Teaching Experience

My Courses

I have taught 25 sections of philosophy over 9 courses, and I have developed two courses on the ethics of emerging technology.

I aim to teach philosophical material in a way that helps students see that it is exciting and that it matters, both to their lives individually and to society at large.

I gear my classes toward concerns that affect the next generation—from genetic engineering to sex robots, the existential threat of artificial intelligence to the negative consequences of social media consumption. Future professionals and politicians will grapple with these issues, and I remind my students that they are the future professionals and politicians.

  • My Introduction to Philosophy courses focus on modern solutions to classic problems in metaphysics, including mind, free will, personal identity, and the existence of God. We learn philosophy through thought experiments and investigate how scientific advancements are opening up novel solutions to old problems.
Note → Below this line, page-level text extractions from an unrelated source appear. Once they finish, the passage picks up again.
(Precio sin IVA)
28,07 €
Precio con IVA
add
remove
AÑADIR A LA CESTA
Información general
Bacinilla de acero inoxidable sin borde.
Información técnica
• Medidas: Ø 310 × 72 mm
  • My Introduction to Ethics course investigates the connections between ethical theory and the applied ethical issues that currently confront humanity. We discuss the ethics of birth and death, animal ethics, bioethics, and information ethics. We focus specifically on how normative theory building affects, and is affected by, modern moral debates.

  • In Critical Thinking, students learn how to evaluate beliefs for truth and arguments for soundness. Rather than looking at what we believe or why we believe it, our guiding inquiry is whether we should believe it. Students learn how to adjudicate between contradictory claims, determine which are more likely to be true and thus which we should believe. We also investigate our information ecosystems, the nature of expertise, and fake news.
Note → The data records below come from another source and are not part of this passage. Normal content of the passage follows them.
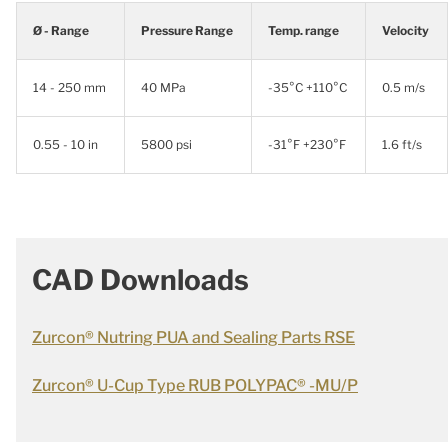
Ø - Range
Pressure Range
Temp. range
Velocity
14 - 250 mm
40 MPa
-35°C +110°C
0.5 m/s
0.55 - 10 in
5800 psi
-31°F +230°F
1.6 ft/s
CAD Downloads
Zurcon® Nutring PUA and Sealing Parts RSE
Zurcon® U-Cup Type RUB POLYPAC® -MU/P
  • Contemporary Social Problems is a survey of the most controversial and impactful moral debates currently confronting humanity. We discuss our treatment of animals and the environment, sex work and sex robots, abortion and designers babies. I focus on new ethical dilemmas, particularly those surrounding information and biomedical technologies. We also look at racial bias, policing, and affirmative action.

  • Philosophy and The Sciences is an introduction to contemporary philosophy of science. We investigate the nature of the scientific method, the relationship between philosophy and science, and the social structures that make science successful. We look at deep philosophical issues about the nature of reality and knowledge, and we pay special attention to how racial and gender bias threatens empirical objectivity.

  • My Bioethics course is an introduction to the moral issues that confront healthcare, medicine, and biotech. We look at controversial new technologies, such as gene drives and genetic engineering. The course also focuses on our response to the Covid-19 global pandemic. How should we be rationing resources? Why do minority communities suffer more? Are we ready for the next pandemic?

  • Ethics and Information Technologies looks at the likely ethical consequences of a range of new information-communication technologies, including sex robots, driverless cars, autonomous weapons, algorithmic bias, virtual reality, and mass surveillance.

  • This course investigates the moral import of AI technology and the connections between practical ethical questions (what robots should we build?) and metaphysical and epistemic debates concerning the nature of machine intelligence. We discuss algorithmic bias, the value-alignment and moral machine approaches to AI safety, and the existential threat of superintelligence.

“Best class I have ever had.”

“I don’t think I liked philosophy until I took my first class with Erich. Erich is always enthusiastic about the material during class and I really like that lecture is more of a discussion and not so much of a lecture. The topics are very interesting, and he does a very good job at narrowing down and explaining what philosophers are writing about. This is my third class I have taken with Erich, and I now have a philosophy minor because of my interest for the content. Overall, Erich has to be one of the better instructors I have ever had in college, and I am glad to have taken his classes.”

“Erich was by far my favorite professor this semester. Not only does he express genuine interest in the material he’s teaching, but he also values his students. I really appreciated that he put in the effort to learn each and every one of his student’s names.

“This is the most organized class I have ever taken. All assignments, all grading criteria, and all the readings were explicitly explained and available. I seriously never had such a structured and well thought out class.”